これにて短編集、読破。
一日くたばってたら体調はなんとかなりました。
さて、千反田えるの選ぶべき未来。
物語は奉太郎たちが高校2年の夏休みに差し掛かったところ。古典部シリーズは奉太郎たちの高校生活の卒業までを描く物語らしいから、この辺りで古典部シリーズの折り返し地点に差し掛かったということだ。
最初の出会い、『氷菓』から、千反田家の跡取りとして存在感を放っていたえるは、この折り返しからどうなっていくのか。敷かれたレールを自分なりに受け入れ、しかし進んでいたそのレールは今、取り除かれようとしている。えるは突如与えられた翼をこれからどう使うのか。自由の空。自由とは責任が付き纏うと誰かが言っていた。(似てるものとしてペルソナ4の天城雪子を彷彿とさせる。雪子が自分で選んだ道は跡継ぎだったが)
運だけで生きてると言っても大げさではないほど、漠然とのらりくらりと成すがままに進路を決めてきた私にはこの手の物語は居たたまれない。
こんな話を書いてしまうと「私、気になります!」と、えるの目を再び輝かせるのには、輝かせられるだけの説得力を持った話をまた(最低限)ひとつは作らなくてはいけないよなあ。

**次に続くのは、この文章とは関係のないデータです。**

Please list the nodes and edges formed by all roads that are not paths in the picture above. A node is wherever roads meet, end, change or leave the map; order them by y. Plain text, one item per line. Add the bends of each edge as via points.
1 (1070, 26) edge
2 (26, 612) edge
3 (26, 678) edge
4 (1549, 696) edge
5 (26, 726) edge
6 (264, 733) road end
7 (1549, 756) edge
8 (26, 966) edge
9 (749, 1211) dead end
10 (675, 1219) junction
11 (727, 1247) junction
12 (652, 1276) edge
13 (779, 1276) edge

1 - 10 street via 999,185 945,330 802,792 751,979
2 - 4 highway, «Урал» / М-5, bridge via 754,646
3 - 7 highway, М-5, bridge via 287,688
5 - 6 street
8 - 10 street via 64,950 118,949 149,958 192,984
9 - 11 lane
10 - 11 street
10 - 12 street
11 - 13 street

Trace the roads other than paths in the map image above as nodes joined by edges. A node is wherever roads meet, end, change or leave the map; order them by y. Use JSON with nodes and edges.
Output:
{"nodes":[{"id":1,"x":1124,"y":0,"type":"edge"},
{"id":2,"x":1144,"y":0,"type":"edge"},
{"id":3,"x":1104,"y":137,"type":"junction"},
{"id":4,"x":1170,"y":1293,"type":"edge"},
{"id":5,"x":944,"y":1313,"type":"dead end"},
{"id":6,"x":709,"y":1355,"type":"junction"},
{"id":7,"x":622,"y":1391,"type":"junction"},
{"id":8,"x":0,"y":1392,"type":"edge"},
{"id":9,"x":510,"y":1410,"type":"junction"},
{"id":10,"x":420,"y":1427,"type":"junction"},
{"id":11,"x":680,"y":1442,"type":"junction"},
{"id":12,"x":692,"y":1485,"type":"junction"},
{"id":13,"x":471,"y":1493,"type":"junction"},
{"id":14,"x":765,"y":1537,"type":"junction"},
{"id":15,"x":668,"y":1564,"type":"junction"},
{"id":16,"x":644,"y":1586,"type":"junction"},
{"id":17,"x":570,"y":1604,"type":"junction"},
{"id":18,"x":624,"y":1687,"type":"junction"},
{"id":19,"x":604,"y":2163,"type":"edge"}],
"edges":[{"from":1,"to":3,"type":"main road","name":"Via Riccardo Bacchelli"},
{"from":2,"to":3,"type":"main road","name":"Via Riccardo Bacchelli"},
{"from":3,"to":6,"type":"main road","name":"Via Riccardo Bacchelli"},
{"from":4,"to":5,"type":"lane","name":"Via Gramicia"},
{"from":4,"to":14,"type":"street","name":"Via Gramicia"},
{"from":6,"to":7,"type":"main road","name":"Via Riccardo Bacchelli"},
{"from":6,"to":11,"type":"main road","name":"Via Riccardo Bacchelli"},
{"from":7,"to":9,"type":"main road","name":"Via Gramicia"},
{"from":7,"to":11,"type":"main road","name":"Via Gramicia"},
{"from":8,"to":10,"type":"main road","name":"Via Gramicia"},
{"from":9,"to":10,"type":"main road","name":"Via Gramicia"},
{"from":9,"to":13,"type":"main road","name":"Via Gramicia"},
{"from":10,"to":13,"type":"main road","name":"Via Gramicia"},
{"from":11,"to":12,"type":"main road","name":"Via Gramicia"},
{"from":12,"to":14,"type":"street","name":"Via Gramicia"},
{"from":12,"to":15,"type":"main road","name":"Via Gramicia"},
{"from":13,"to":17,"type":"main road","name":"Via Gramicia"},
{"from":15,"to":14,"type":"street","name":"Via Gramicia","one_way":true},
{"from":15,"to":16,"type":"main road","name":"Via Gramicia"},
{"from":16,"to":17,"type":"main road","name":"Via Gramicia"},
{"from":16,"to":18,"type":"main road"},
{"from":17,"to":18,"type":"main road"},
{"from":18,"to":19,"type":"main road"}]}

大変だ。
ああ、『連峰は晴れているか』はアニメでも知られてるし、それで知ってたし、新鮮味はやはりなかったからそこは割愛。文章で読むという新鮮さはあったが。
しかし、この物語も奉太郎の気持ちを理解するのには大事な物語だ。
今回の短編集は里志には大きな動きはなかった(より自然体にはなった)ように思うけれど、摩耶花とえるには大きな転換点になる(だろう)話が載っている。それと奉太郎の過去、奉太郎の優しさが強く押し出された一冊になった。
因みにカバーをめくると茜色の傘の絵が載っている。
要所要所で今までの物語を、ちょっとした文章で振り返させる手法は、私、好きなのよ。
今までの積み重ねがあったからこそ紡がれているって気もするし。
次はいつかわからないが、次も楽しみである。
今回一通りの『読書感想文』を書いてからこんなサイトを見つけた。
ネタバレなので注意。概ね、作者の意図するものは上手く汲み取れてたなと満足なの。
https://ddnavi.com/feature/339051/a/
Q&Aもなかなか面白かった。
http://promo.kadokawa.co.jp/kotenbu/
着地点の構想はすでにあるそうですね。
「折木さんと一緒に過ごす未来がどうなるのか、私、気になります」エンドなのかな?
ほろ苦さも何もあったもんじゃないな。爆発しろ。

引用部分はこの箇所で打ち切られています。